═══ Passage for review
Ada Louise Huxtable (photo by L. Garth Huxtable)
BY DAN HANECKOW
Ada
Louise Huxtable, the Pulitzer Prize-winning New York Times and Wall Street Journal architectural
critic as well as a celebrated author and preservationist, died on January 7 at the age of 91.
Although New York City was the primary arena for this greatest of American architecture writers, Huxtable often traveled to other cities around the world, including Portland in 1970.
“Doctors
bury their mistakes, architects plant vines and Portland covers them with
roses.” So began Ada Louise Huxtable’s piece that appeared in the New York
Times on June 19 of that year.
A
month earlier, Huxtable had been awarded a Pulitzer Prize for architectural
criticism. She visited Portland after attending the opening of the Alvar Aalto-designed Mount Angel Abbey Library.
══════
▸ **Exercise 1**
Translate this sentence from the piece on Ada Louise Huxtable into Spanish: "She visited Portland after attending the opening of the Alvar Aalto-designed Mount Angel Abbey Library."
▸ **Exercise 2**
Proceed with the piece on Ada Louise Huxtable, writing on from its last sentence.
═══ Given records
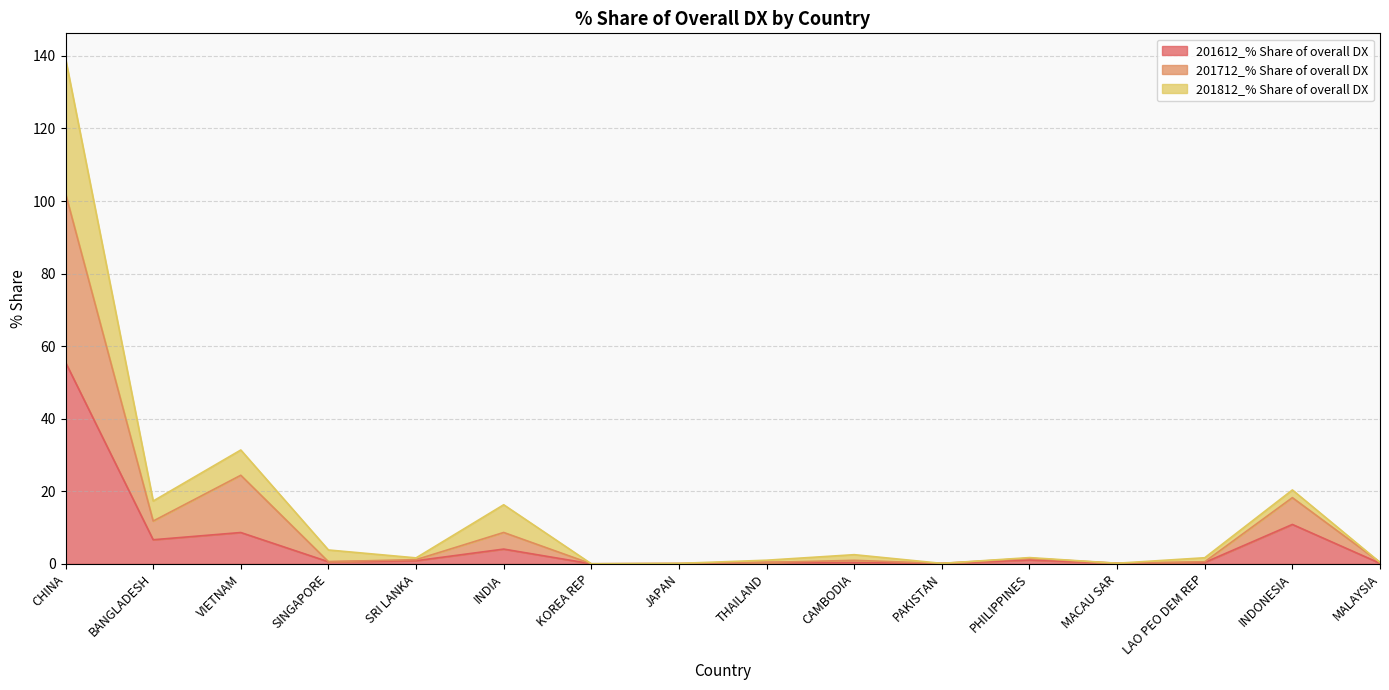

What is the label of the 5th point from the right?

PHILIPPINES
══════
═══ Given records
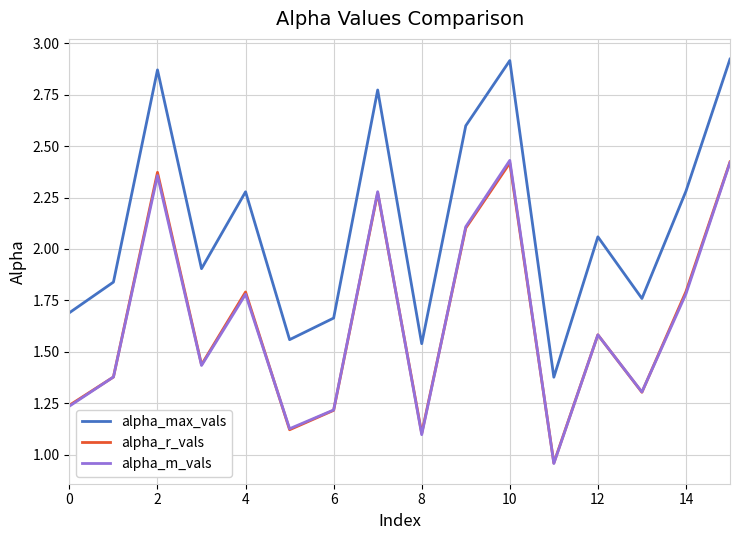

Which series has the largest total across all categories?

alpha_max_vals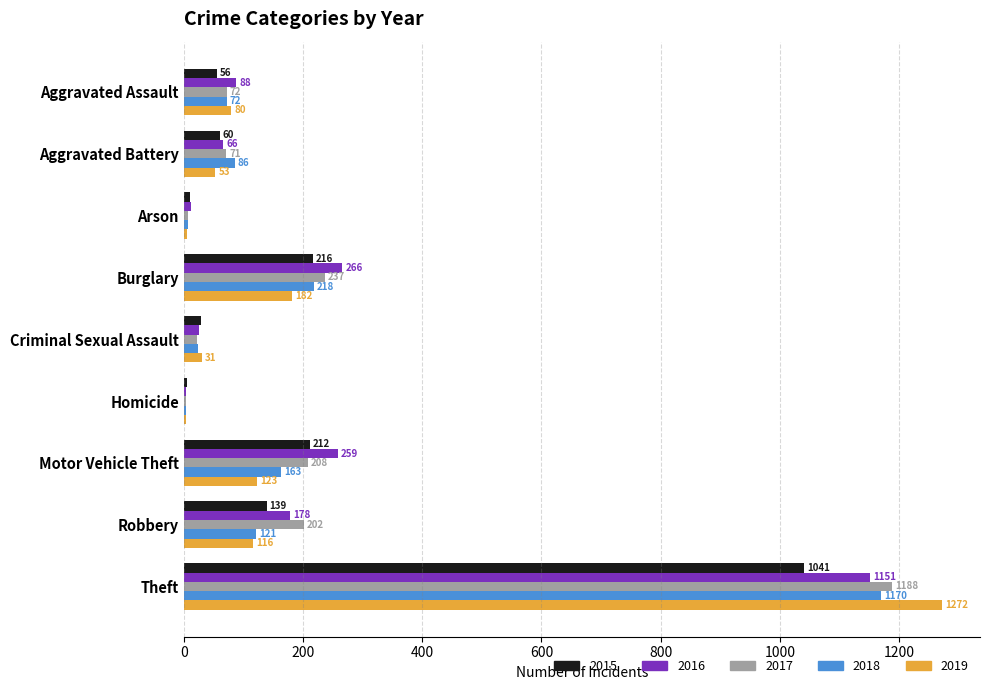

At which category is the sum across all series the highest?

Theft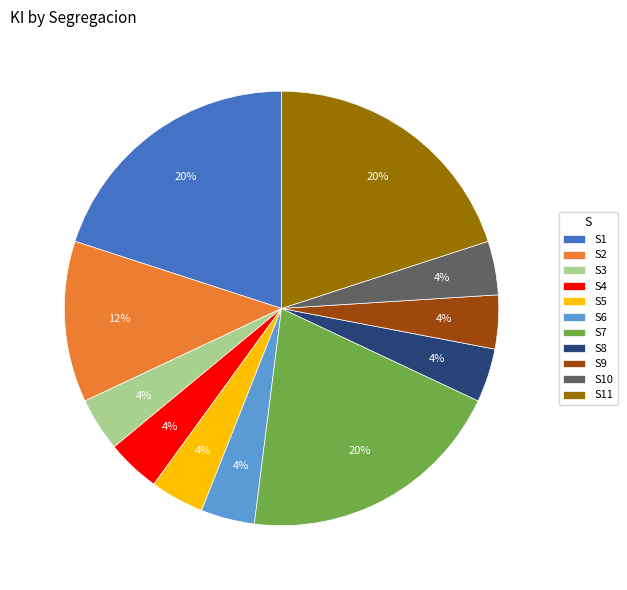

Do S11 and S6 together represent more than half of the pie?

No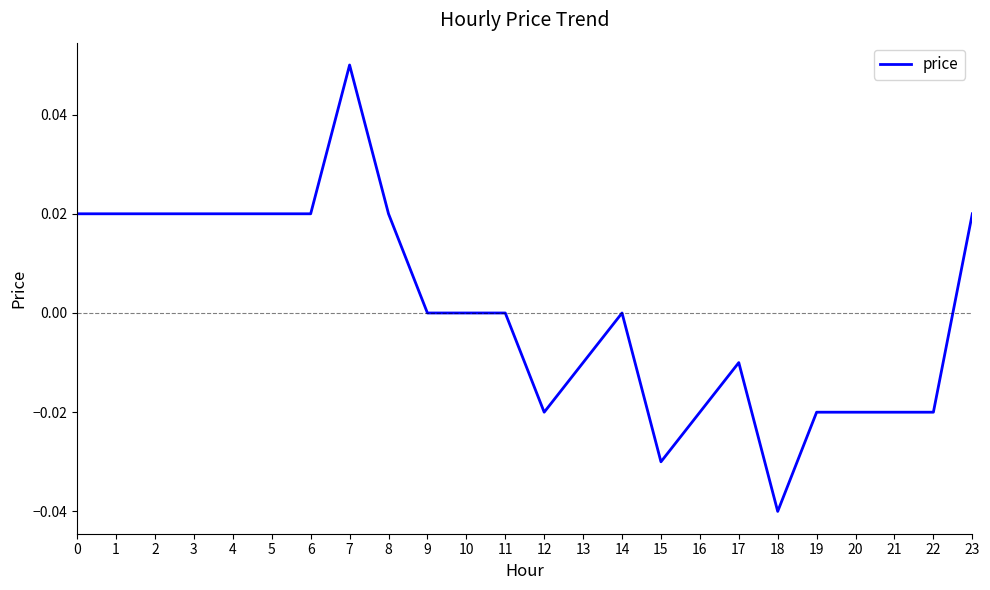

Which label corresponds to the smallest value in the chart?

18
══════
═══ Given records
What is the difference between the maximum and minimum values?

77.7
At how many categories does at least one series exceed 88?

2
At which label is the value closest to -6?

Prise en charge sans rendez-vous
══════
▸ **Task answer 1**
Visitó Portland después de asistir a la inauguración de la Biblioteca de la Abadía de Mount Angel, diseñada por Alvar Aalto.

▸ **Task answer 2**
Huxtable, the nation's most influential and acclaimed architecture critic, saw in Portland a prime example of the forces arrayed against American cities,
albeit in a spectacular setting. The headline read: "In Portland Ore., Urban
Decay is Masked by Natural Splendor."
Her
initial impression was positive.
“Small
scaled, comfortably pedestrian streets with a cosmopolitan architectural mix
are bounded by the hills on the west and the Willamette River on the east, with
spreading residential and industrial areas beyond that double the metropolitan
population,” Huxtable wrote.
She
noted there were battles over whether apartment houses should be allowed on the
hills among single family homes, on how to save historic landmarks, and protect
neighborhoods from an expanding in-town university.
She
rhapsodized on snow capped peaks, a cyclorama sky and 35 miles of rustic foot
trails, then concluded, “This is a dreamworld urbanism; a city blessed by
nature and by man. It is so lovely that Portlanders are lulled into a kind of
false security about its urban health.”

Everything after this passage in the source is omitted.